YOUR TASK: The answer should be each line of the records that contains the word "Harvest"; please copy them all.

(Stored records)
· · ·
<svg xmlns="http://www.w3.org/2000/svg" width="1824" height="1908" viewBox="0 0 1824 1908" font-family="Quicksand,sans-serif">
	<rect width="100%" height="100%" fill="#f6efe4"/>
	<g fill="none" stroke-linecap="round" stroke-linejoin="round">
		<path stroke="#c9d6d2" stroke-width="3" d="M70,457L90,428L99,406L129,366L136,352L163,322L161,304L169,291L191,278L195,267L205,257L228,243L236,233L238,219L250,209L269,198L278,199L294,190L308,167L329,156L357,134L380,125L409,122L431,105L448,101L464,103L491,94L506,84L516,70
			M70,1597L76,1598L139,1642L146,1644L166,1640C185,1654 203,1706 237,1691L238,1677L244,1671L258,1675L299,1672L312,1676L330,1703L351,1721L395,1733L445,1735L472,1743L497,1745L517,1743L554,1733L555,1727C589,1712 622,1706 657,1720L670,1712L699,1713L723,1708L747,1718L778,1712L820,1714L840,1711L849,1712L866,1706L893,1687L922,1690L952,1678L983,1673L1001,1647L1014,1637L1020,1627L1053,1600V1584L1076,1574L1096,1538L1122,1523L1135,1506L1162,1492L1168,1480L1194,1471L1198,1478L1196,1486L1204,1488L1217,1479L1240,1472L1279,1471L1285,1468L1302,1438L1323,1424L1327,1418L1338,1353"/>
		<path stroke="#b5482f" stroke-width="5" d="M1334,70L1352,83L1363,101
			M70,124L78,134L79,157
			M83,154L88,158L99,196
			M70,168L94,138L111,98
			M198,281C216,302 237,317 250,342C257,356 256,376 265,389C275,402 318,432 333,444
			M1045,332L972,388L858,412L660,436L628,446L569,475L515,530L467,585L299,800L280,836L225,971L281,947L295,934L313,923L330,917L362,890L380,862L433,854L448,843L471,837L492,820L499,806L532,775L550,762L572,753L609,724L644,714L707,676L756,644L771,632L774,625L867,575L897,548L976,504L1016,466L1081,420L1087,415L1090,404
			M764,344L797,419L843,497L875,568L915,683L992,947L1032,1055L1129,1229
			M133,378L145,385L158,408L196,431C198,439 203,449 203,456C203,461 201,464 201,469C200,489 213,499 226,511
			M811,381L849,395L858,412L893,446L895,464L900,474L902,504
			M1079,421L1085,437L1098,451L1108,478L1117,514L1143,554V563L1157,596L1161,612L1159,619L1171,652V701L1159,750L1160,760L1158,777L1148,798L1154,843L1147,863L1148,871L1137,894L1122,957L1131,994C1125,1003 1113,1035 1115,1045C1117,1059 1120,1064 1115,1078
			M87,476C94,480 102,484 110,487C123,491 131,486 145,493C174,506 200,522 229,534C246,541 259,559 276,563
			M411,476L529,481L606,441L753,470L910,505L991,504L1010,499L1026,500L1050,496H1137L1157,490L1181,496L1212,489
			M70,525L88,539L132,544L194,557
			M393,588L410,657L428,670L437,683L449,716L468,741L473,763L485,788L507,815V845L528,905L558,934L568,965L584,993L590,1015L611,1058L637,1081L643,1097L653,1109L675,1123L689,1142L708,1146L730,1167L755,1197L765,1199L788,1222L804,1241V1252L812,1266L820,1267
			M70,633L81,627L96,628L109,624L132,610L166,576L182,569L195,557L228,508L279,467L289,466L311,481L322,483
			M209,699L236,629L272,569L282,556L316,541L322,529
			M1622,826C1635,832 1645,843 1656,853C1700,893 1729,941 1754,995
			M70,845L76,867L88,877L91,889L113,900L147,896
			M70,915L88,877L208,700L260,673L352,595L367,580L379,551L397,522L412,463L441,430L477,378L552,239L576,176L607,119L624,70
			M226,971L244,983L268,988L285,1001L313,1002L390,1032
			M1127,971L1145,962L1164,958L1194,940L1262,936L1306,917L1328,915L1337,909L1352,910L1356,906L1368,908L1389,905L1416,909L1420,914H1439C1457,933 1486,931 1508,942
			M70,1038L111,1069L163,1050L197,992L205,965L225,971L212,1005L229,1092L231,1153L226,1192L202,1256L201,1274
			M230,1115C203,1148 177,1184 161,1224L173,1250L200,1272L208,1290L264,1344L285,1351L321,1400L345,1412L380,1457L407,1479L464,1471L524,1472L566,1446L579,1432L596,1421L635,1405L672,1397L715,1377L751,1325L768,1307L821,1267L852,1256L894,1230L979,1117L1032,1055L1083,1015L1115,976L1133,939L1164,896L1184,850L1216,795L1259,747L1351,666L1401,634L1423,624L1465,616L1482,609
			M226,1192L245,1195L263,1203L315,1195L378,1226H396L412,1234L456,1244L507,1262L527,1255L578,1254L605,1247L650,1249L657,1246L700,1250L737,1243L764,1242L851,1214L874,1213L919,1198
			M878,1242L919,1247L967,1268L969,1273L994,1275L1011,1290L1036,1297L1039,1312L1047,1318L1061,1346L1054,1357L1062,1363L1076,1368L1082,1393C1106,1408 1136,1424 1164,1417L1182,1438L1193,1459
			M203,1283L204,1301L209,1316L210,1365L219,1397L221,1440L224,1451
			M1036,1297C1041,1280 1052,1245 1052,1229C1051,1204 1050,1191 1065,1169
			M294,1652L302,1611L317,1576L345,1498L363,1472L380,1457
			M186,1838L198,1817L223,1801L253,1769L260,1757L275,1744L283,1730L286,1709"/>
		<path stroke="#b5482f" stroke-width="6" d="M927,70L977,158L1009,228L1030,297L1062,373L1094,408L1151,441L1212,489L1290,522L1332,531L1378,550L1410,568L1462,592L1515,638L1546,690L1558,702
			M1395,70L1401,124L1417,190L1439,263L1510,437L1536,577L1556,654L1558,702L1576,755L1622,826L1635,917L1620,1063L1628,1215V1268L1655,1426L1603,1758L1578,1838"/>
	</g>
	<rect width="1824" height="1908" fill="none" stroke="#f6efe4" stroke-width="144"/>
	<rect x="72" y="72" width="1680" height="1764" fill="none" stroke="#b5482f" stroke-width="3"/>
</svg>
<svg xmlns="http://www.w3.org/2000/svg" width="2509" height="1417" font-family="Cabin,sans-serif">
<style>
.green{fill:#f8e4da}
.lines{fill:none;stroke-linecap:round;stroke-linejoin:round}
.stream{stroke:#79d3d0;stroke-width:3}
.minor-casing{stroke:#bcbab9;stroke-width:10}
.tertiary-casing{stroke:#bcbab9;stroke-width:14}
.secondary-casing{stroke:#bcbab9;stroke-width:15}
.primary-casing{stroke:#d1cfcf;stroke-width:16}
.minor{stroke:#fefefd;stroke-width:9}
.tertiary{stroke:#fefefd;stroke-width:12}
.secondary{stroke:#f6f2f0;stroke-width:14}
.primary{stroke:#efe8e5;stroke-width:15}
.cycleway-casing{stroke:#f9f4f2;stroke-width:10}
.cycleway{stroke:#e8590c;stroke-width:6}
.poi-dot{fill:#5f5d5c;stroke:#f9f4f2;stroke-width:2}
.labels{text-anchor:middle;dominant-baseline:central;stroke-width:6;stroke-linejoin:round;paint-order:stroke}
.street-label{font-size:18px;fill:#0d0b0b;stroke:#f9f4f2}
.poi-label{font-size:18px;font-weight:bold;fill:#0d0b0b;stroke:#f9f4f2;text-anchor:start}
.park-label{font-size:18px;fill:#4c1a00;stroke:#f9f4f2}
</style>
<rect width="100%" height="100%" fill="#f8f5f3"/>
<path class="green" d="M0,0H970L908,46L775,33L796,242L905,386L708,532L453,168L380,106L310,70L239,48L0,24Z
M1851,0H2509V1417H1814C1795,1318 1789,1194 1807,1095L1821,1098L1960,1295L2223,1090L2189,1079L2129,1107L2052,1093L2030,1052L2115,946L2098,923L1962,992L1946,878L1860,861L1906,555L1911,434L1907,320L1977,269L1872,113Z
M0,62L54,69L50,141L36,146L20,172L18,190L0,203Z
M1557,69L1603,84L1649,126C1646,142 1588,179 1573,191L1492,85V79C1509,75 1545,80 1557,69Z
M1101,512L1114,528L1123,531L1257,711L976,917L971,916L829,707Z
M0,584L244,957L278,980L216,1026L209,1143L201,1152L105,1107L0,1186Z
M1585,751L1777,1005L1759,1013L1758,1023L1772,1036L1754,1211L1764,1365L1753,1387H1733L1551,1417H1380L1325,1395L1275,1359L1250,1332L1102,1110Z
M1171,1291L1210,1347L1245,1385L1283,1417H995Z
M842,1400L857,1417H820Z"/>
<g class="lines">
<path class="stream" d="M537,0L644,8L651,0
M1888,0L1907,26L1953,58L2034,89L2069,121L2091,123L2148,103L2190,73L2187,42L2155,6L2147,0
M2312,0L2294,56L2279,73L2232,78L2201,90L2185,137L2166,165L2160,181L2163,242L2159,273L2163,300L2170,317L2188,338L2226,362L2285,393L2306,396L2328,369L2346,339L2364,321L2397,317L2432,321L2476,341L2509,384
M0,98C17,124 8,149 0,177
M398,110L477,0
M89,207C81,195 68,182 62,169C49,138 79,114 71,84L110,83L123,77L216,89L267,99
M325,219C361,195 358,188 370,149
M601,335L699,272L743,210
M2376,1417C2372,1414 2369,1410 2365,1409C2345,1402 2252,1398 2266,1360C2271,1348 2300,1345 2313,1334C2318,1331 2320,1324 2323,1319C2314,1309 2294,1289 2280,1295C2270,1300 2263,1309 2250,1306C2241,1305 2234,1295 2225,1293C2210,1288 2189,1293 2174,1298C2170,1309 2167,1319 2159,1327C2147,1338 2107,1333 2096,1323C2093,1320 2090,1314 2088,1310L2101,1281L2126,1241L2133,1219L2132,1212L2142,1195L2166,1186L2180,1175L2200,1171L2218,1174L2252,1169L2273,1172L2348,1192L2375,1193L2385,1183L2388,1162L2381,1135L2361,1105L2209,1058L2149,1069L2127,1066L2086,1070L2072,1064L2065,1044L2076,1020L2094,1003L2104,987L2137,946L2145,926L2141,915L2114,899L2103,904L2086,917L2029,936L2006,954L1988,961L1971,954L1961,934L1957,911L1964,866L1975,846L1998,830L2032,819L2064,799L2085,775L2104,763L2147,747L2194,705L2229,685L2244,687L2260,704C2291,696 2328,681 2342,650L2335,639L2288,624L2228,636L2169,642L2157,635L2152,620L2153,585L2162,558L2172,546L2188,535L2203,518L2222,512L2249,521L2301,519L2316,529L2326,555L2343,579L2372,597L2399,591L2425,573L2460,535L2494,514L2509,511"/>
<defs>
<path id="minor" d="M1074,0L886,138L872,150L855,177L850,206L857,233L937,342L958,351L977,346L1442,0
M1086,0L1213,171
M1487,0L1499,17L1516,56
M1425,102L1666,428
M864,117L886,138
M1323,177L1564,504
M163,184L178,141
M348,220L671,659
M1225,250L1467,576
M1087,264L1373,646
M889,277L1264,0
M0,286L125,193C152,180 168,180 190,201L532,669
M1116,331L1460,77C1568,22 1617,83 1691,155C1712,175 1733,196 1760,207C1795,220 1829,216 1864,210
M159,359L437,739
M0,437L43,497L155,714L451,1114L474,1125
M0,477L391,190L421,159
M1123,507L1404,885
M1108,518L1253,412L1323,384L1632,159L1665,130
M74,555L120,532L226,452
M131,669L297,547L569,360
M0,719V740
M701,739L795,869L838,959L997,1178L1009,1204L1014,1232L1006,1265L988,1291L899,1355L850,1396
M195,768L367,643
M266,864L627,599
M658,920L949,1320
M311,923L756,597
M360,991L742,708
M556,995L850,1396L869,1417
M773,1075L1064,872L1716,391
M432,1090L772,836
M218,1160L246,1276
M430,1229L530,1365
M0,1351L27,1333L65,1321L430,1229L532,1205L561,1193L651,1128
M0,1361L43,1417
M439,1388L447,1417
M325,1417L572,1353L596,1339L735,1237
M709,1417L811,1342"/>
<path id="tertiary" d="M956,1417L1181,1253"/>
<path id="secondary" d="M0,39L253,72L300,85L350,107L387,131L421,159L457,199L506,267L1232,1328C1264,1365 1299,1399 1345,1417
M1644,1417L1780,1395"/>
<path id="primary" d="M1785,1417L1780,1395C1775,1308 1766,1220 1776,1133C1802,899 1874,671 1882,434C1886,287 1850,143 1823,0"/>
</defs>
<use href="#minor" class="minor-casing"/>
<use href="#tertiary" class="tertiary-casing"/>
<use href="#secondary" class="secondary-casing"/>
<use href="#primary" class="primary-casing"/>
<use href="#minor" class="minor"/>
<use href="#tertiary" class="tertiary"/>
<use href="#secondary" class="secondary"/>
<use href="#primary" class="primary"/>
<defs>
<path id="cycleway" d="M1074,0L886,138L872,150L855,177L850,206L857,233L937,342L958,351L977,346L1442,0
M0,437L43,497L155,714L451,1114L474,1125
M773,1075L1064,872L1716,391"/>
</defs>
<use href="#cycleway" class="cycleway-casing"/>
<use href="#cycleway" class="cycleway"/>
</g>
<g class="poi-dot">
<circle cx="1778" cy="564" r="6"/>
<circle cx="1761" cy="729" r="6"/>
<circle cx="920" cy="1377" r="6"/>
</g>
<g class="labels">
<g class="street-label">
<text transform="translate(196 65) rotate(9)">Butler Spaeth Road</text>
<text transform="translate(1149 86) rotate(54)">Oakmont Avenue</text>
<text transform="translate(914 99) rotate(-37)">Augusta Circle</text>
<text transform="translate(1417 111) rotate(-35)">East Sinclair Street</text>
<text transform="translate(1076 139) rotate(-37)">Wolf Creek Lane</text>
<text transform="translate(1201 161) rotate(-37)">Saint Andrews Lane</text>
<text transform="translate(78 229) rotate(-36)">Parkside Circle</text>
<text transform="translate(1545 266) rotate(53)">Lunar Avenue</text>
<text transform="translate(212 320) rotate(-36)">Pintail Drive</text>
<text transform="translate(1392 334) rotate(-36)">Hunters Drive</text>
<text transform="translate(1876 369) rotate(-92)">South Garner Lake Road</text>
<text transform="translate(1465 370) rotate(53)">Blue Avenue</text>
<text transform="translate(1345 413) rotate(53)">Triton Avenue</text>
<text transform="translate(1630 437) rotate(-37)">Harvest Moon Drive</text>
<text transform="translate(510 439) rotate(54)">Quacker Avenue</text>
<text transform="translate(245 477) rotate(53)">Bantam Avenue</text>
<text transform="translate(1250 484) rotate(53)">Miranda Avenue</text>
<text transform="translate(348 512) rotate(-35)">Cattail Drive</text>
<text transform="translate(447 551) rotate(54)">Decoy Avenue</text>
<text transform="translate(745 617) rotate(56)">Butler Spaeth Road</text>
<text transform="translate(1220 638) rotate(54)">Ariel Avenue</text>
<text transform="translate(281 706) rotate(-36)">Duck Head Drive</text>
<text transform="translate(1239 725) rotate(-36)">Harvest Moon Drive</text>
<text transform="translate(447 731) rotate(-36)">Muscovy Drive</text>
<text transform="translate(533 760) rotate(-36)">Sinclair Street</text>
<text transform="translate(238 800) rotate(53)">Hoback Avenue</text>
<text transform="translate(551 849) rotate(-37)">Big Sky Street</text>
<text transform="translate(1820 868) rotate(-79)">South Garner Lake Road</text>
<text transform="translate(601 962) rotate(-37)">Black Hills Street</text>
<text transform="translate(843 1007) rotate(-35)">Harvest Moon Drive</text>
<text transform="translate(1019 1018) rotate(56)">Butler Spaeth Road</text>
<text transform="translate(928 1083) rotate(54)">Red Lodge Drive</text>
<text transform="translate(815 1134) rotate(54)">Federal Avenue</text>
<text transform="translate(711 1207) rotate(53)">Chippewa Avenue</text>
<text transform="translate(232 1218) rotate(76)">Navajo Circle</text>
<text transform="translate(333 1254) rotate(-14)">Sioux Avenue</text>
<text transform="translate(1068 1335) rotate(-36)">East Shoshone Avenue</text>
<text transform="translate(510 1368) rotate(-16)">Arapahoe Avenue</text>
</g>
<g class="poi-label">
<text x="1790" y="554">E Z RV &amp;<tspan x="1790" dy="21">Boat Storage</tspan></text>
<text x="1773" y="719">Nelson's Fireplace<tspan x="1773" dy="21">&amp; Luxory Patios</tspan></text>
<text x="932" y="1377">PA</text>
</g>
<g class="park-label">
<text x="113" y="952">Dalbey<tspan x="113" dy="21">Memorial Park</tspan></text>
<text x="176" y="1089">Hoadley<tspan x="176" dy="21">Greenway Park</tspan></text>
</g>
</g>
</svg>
· · ·
EXERCISE RESPONSE:
<text transform="translate(1630 437) rotate(-37)">Harvest Moon Drive</text>
<text transform="translate(1239 725) rotate(-36)">Harvest Moon Drive</text>
<text transform="translate(843 1007) rotate(-35)">Harvest Moon Drive</text>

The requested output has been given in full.